In Michigan, you can read through an entire personal history:
“April 2015, I finally came out, and ran from here to find a real family who’d love me for me. I succeeded, I got a job and a degree in Grand Rapids, I made some other trans friends, and I’m getting married soon!”
Abroad, you’ll find even more, like the story of a young person in Turkey’s first queer experience:
“This is the place where I went to the third base with a girl for the first time, a small garden of orange trees near my old middle school. We had a picnic and drank. When it got dark, we sang ‘yıldızların altında’ together and kissed. It was short-lived though, my parents called me home and sent my brother to look for me…”
Or across the water in England:
“we sat and played minecraft in a tent here. i wonder if you’d still love me now im a boy? do you even know? did you then?”
Queering the Map gives the global LGBTQ community a digital fingerprint.
Credit: Queering the Map
The site’s purpose doesn’t necessarily have a quantifiable effect, like guiding people to businesses or physical safe spaces, but it’s still documenting a modern queer history that serves to metaphorically tattoo these identities on the physical locations we live, work, and travel in. It’s forging community, and building a common empathy, through the human act of documenting everyday moments.

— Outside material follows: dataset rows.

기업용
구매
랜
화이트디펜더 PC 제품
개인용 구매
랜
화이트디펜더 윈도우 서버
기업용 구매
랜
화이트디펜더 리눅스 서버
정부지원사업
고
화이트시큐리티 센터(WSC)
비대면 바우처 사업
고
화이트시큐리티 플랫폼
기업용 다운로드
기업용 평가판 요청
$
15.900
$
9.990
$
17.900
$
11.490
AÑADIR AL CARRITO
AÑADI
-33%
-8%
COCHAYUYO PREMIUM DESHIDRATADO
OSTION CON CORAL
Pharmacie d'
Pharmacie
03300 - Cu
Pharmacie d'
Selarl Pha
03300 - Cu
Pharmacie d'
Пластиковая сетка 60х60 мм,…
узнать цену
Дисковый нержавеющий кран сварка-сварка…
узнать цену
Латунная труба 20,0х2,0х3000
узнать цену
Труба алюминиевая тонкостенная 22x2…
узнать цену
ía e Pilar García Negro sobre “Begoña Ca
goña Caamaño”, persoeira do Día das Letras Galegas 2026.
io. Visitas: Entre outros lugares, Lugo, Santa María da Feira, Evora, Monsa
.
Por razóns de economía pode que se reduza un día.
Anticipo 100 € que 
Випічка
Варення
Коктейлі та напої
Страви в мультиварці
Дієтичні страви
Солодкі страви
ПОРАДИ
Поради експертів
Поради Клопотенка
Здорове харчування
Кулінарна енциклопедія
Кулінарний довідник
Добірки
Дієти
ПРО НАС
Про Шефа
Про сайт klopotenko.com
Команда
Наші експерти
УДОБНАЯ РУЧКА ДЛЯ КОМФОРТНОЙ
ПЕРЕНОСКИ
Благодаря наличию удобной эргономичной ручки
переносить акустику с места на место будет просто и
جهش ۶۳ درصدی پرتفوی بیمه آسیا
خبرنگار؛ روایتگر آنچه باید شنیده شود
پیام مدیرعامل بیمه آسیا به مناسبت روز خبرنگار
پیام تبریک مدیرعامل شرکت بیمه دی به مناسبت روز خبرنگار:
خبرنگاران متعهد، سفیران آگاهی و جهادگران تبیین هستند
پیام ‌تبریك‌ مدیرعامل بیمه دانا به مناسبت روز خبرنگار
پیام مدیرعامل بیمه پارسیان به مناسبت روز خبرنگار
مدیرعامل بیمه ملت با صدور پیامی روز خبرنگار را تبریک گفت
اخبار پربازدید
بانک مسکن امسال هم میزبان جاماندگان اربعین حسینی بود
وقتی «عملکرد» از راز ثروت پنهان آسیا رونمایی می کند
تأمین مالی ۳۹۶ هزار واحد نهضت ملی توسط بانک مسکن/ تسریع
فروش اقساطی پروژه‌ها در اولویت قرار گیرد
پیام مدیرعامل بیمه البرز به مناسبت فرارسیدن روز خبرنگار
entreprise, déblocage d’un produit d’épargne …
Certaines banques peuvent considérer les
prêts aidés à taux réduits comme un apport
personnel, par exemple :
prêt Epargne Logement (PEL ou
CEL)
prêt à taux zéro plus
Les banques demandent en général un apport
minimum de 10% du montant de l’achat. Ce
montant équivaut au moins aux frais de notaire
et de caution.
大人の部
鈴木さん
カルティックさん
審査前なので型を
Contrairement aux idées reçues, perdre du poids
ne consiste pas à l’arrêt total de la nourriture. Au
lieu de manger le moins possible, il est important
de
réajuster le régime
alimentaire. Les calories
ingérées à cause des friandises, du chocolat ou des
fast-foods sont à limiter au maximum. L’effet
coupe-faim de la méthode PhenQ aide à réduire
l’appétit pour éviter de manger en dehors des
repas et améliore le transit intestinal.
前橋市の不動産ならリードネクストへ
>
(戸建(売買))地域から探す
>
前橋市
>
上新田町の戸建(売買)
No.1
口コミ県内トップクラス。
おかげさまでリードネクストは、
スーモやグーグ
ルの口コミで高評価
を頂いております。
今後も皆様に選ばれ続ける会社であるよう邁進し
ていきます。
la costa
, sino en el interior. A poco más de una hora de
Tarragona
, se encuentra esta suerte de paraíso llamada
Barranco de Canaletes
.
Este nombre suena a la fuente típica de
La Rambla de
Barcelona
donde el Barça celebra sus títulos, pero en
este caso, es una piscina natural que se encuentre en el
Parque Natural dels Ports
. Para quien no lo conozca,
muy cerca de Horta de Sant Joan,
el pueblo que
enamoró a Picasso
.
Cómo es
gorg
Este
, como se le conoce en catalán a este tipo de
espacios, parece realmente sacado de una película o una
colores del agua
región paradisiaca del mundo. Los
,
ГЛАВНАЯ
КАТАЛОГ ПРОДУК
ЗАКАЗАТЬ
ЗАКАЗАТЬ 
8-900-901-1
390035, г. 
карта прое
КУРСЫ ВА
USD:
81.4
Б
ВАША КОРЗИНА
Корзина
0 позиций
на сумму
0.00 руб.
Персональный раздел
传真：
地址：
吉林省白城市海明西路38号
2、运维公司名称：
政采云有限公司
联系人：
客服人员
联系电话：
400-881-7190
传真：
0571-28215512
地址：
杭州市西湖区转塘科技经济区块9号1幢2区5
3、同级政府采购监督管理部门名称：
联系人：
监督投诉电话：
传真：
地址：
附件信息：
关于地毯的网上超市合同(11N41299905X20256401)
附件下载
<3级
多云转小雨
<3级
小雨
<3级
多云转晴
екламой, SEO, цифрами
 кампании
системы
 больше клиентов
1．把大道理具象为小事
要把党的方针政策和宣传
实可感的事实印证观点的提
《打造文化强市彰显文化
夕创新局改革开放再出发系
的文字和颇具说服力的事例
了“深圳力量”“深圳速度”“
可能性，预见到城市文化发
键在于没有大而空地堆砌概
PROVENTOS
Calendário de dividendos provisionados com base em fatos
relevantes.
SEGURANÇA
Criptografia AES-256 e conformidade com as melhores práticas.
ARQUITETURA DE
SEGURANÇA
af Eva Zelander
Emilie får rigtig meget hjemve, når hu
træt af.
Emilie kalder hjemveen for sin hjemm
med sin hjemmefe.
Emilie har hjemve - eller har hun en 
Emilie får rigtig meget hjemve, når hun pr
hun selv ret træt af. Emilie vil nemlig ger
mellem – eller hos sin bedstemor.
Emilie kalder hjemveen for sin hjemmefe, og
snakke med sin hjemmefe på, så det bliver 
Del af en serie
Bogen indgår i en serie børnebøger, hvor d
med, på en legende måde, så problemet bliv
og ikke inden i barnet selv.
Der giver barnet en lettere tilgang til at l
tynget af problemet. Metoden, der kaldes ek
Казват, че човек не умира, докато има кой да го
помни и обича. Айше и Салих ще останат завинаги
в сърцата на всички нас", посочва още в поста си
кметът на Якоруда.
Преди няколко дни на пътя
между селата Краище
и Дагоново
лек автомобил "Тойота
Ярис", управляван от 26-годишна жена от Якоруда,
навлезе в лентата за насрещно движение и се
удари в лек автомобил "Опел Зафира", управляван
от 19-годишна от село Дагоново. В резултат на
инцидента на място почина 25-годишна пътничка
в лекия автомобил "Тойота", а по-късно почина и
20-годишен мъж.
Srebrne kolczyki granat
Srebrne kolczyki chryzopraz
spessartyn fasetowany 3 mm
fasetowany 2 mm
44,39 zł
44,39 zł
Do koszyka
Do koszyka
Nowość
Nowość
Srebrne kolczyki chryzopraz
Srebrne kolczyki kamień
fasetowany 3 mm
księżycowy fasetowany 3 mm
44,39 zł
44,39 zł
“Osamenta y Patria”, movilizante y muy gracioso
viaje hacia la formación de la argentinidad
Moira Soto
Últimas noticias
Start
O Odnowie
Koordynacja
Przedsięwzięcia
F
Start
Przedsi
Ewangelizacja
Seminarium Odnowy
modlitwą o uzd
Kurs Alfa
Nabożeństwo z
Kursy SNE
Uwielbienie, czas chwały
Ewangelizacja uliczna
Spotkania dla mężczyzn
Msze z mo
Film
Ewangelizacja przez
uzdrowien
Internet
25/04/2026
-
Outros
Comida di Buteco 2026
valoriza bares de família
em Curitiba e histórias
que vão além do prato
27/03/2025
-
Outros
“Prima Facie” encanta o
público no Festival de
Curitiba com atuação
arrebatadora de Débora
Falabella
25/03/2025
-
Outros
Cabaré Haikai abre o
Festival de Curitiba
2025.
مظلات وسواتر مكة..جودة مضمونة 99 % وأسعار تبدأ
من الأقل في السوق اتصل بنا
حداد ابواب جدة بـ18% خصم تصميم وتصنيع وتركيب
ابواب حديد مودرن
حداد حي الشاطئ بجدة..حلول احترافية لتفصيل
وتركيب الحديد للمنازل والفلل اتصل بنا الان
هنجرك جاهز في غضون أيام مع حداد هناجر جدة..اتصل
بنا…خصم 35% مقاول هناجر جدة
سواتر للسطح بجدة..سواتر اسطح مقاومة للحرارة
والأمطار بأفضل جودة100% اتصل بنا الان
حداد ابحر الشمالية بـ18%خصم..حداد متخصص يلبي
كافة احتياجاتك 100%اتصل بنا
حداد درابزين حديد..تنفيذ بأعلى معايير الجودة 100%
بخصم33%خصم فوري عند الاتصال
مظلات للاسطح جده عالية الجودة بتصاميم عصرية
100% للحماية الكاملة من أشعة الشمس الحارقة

As politicians vie for the chance to dictate the lives of LGBTQ communities around the country, their targets are fighting for the right to exist in schools, in workplaces, in their own bodies, and, importantly, in the historical record. Many are simply begging for the chance to say, “I was there. That was me. That is how I lived.” These digital maps, from the informal to the academic and historic to creative, might help them do so.
“I really love to think about our youth and what this opportunity can provide in this major technology world that we’re living in now,” Sprinkman said. “If you’re reading this article, and you’re not out, know that there are millions of us that see you. Your feelings are so valid. And I hope that in time you can come to terms with everything. One of these spaces will hopefully help that.”